Entries shown START

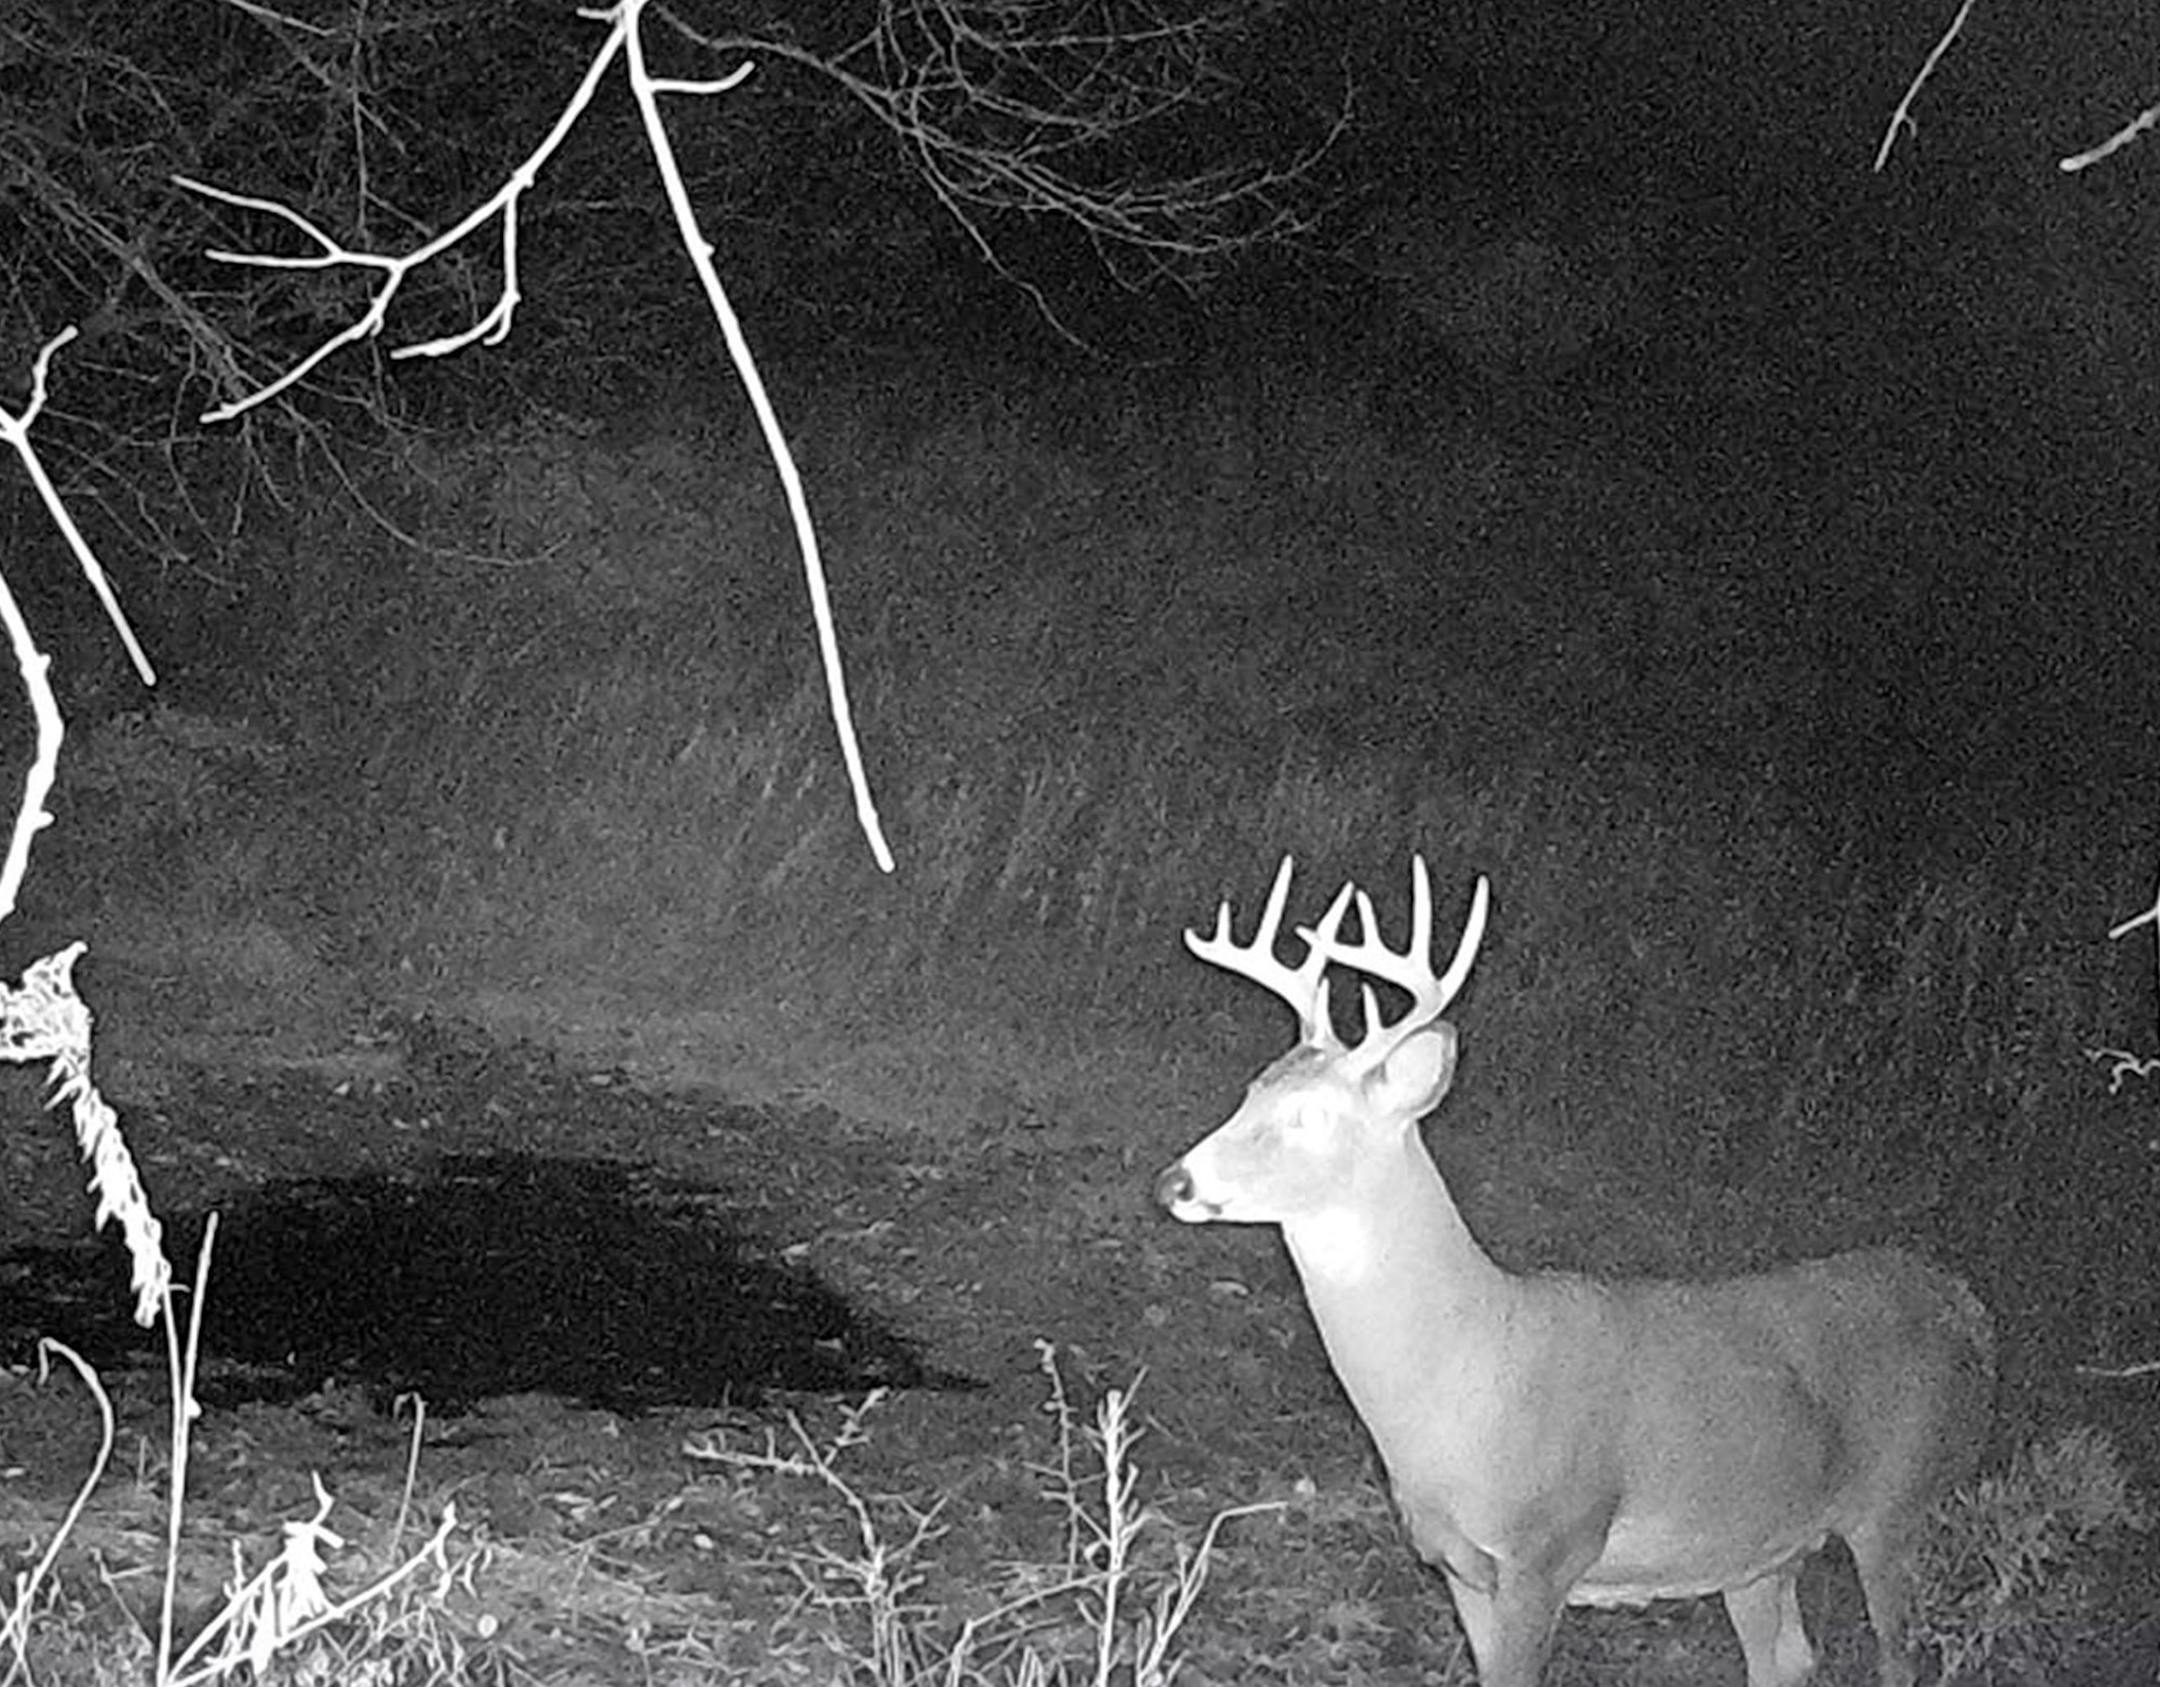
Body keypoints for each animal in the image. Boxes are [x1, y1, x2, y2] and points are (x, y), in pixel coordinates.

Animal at [1154, 855, 1994, 1687]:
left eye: (1310, 1117)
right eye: (1250, 1090)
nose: (1175, 1181)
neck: (1460, 1385)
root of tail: (1962, 1301)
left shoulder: (1547, 1548)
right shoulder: (1458, 1565)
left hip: (1892, 1500)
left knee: (1899, 1655)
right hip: (1758, 1549)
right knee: (1788, 1658)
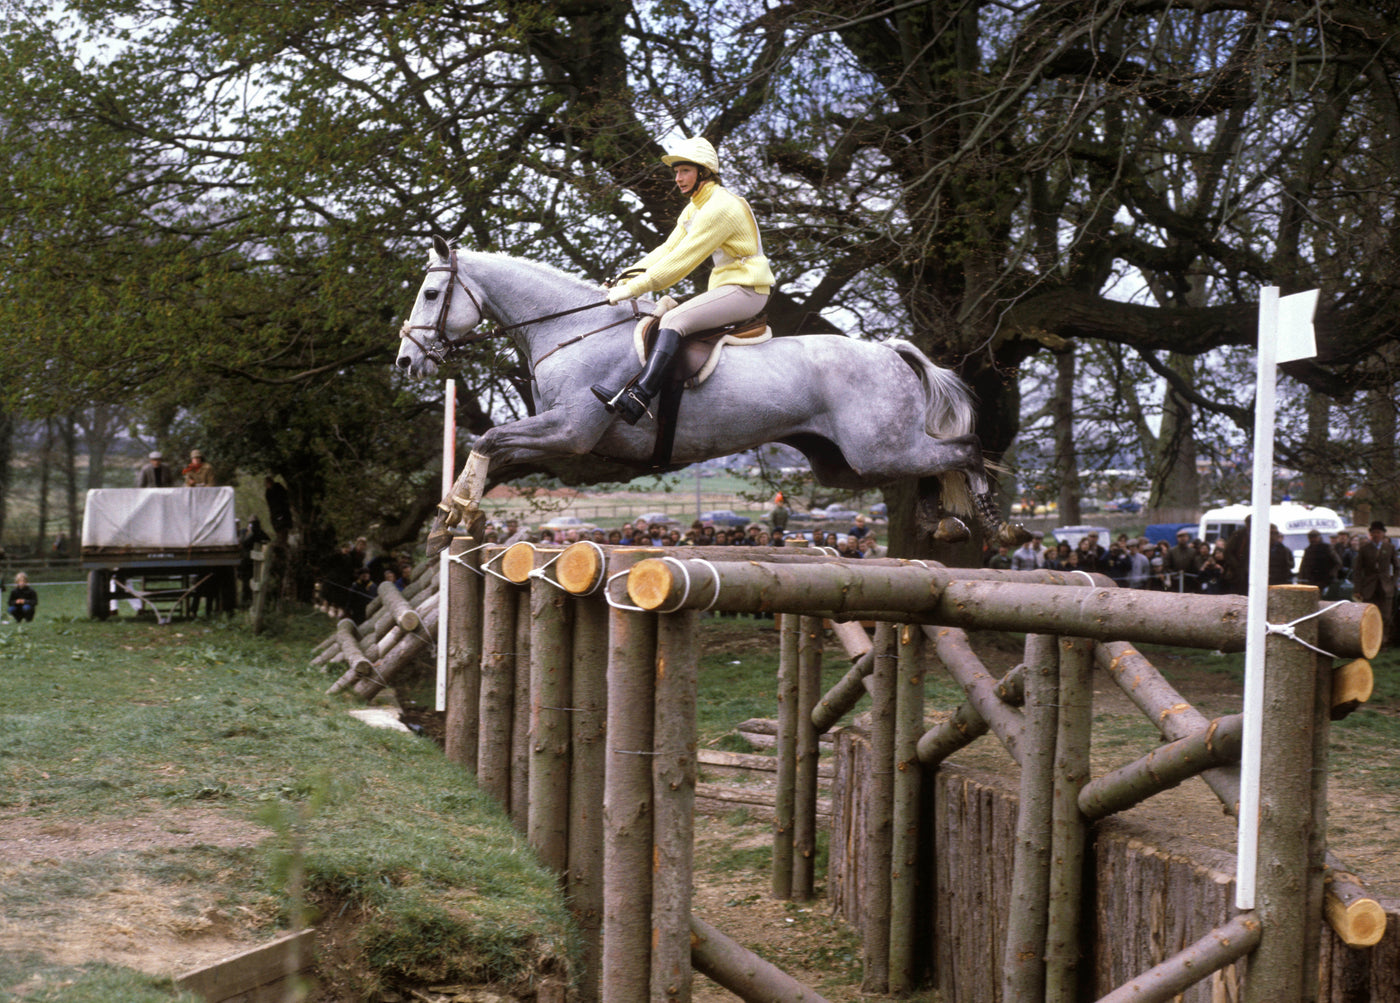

Entries shown END

* _Task objective_
Your answer should consist of copies of the lines above that include the string "right".

* _Answer for this exercise_
right eye: (1250, 1090)
right shoulder: (1458, 1565)
right hip: (1758, 1549)
right knee: (1788, 1658)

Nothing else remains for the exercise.